DATA LISTING —
=== Begin Enclosure ===

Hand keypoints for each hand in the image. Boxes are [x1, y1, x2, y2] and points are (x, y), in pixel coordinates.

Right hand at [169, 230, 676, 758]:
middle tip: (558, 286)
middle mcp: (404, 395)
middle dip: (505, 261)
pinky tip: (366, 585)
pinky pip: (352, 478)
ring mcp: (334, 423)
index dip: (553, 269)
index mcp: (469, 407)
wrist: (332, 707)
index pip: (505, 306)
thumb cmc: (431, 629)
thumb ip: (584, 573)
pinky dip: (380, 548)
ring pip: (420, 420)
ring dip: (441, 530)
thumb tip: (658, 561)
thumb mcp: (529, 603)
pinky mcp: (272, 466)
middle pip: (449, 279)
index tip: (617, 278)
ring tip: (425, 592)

=== End Enclosure ===
=== Begin Enclosure ===

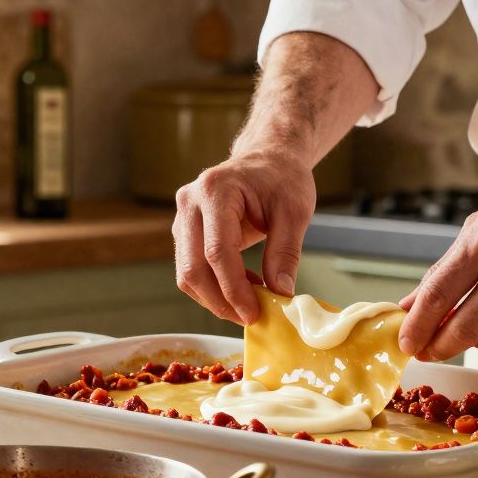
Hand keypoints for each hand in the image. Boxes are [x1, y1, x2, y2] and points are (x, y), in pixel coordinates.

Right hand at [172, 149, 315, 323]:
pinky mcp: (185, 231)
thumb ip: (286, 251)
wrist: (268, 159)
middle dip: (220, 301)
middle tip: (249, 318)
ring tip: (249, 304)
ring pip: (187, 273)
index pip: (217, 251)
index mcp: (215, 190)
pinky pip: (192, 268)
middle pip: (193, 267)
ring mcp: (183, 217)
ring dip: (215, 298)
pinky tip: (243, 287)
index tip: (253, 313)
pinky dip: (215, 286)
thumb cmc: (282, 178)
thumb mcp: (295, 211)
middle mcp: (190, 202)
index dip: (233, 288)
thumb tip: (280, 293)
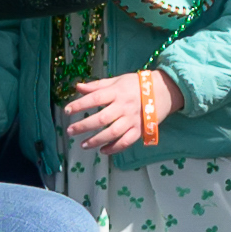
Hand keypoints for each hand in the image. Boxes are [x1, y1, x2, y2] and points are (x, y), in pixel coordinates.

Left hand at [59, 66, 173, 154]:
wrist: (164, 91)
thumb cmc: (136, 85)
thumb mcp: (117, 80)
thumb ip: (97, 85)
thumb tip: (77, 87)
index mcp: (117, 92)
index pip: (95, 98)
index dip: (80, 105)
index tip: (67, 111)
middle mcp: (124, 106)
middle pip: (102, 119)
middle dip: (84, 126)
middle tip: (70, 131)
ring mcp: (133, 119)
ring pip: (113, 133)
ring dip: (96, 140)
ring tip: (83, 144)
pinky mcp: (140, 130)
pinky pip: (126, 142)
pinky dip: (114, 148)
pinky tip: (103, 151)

=== End Enclosure ===
=== Begin Enclosure ===

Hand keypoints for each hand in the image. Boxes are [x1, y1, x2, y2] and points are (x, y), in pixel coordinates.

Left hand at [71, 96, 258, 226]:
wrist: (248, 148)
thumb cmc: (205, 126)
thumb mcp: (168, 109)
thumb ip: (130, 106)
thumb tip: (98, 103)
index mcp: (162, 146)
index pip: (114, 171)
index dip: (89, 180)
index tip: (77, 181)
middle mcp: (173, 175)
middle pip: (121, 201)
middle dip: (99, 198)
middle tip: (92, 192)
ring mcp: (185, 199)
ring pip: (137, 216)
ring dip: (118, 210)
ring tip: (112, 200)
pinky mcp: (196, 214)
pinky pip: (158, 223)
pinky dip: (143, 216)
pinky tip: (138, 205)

=== End Enclosure ===

WHAT THIS TASK INVOLVES — In the listing above, find the line containing "thumb ip: (286, 251)" and the line containing "pinky dip: (114, 148)", then print exactly those two lines and every line between them, minus the pictures.

FINISHED TASK —
thumb ip: (286, 251)
wrist: (268, 159)
middle dip: (220, 301)
middle tip: (249, 318)
ring tip: (249, 304)
ring pip: (187, 273)
index pip: (217, 251)
index mcp: (215, 190)
pinky pip: (192, 268)
middle pip: (193, 267)
ring mcp: (183, 217)
ring dip: (215, 298)
pinky tip: (243, 287)
index tip: (253, 313)
pinky dip: (215, 286)
thumb cmc: (282, 178)
thumb mcp: (295, 211)
middle mcp: (190, 202)
index dip: (233, 288)
thumb tip: (280, 293)
Hand keypoints for each hand in the image. Boxes are [x1, y1, x2, y2] and points are (x, y), in pixel coordinates.

Left hand at [59, 66, 173, 154]:
wrist: (164, 91)
thumb cmc: (136, 85)
thumb mcp: (117, 80)
thumb ip: (97, 85)
thumb tip: (77, 87)
index mcp: (117, 92)
index pip: (95, 98)
index dip: (80, 105)
index tip: (67, 111)
middle mcp: (124, 106)
middle pip: (102, 119)
middle dip: (84, 126)
middle tip: (70, 131)
ring mcp: (133, 119)
ring pip: (113, 133)
ring dip: (96, 140)
ring tip: (83, 144)
pinky mcp: (140, 130)
pinky pip: (126, 142)
pinky dip: (114, 148)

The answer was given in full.